Exercise instructions:
1. List the four possible responses that the article on stopping a bike ride says a rider must choose among when a problem arises.
2. Reproduce everything in the article on stopping a bike ride from "To put it another" down to "and go back.".
3. Continue the article on stopping a bike ride from its final sentence onward.

Provided passage:
How To Know When To Get Off Your Bike & Stop a Ride
You’ve been looking forward to it all week. The big Saturday ride is always your favorite, and you do everything you can to be well fed, well rested and ready to pedal. Nothing is going to come between you and a great ride.
That’s how you planned it, at least. And we all know what can happen to even the best-laid plans. They don’t always work out, and you have to be ready when something goes wrong. You might be able to press on and finish the ride, but you might not. The key is knowing when to get off your bike and stop a ride.
Coach Darryl MacKenzie has been cycling for over 35 years, and he’s coached hundreds of cyclists along the way. So he’s been around the circuit long enough to know how to assess problems that arise on a ride. Here’s how he looks at the different types of issues, assesses their severity, and conducts a “triage” of sorts to decide what to do.
Know Your Options When A Ride Goes Awry
The first thing you need to know about handling problems on a ride is that you can’t avoid them.
“If you ride long enough, you’re going to realize that deviations are often imposed upon you,” says Coach Darryl. “Stuff happens.”
To put it another way, it’s not a question of if, but when something will happen. With that in mind, the real issue is whether you’re ready to handle it when it does. You’ll have to weigh your options and decide on one of four responses:
- Keep going.
- Slow down to exert less energy and put less pressure on the bike.
- Turn around and go back.
- Get someone to drive you home.
Your job is to understand the different types of issues you might face and know how to decide when a problem has a workaround — and when it should signal the end of your ride.
3 Kinds of Issues That Can Jeopardize Your Ride
When you’re out pedaling, you can encounter all sorts of issues, big and small, that might throw a wrench in your ride plans. Ultimately, though, these largely fall into three categories: your bike, your body/mind, or your nutritional needs.

Data segment:
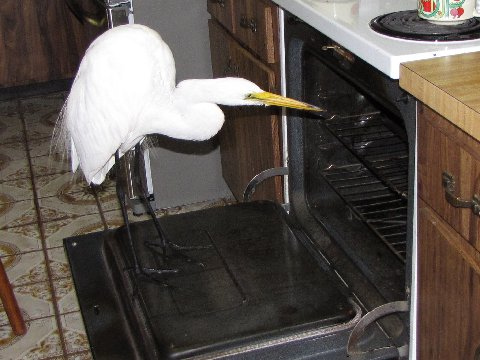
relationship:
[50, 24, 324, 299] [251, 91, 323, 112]
bird has beak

Exercise results:
1.
- Keep going.
- Slow down to exert less energy and put less pressure on the bike.
- Turn around and go back.
- Get someone to drive you home.

2.
To put it another way, it’s not a question of if, but when something will happen. With that in mind, the real issue is whether you’re ready to handle it when it does. You’ll have to weigh your options and decide on one of four responses:
- Keep going.
- Slow down to exert less energy and put less pressure on the bike.
- Turn around and go back.

3.
Trouble with your bike — in some form or another — is by far the biggest type of problem you’ll encounter when cycling regularly. Whether it’s a flat tire, a dropped chain or something more complicated, you’ll often need to perform a quick fix or assess the severity of the damage in the middle of a ride.
Here’s the key question when it comes to bike issues: Is it safe to continue? If you keep pedaling, will you put yourself or your bike in danger of more serious injury or damage?
Sometimes, the answer will be easy. For instance, if both brakes have failed, you’re clearly done for the day and need someone to drive you back.
In other cases, it may take a bit more triage to figure out your plan. Maybe the shifters aren’t working, something happens to the bike saddle or only one brake is out. How hilly is the rest of the ride? Can you take it slowly and carefully the rest of the way or on a ride back? Maybe you ran into something. Are there any signs of possible frame damage? If so, play it safe and don’t ride.
This second set of issues may not be as common as the first, but Darryl notes that they should get far more attention than they do. These are the various physical or mental conditions that can affect your ride.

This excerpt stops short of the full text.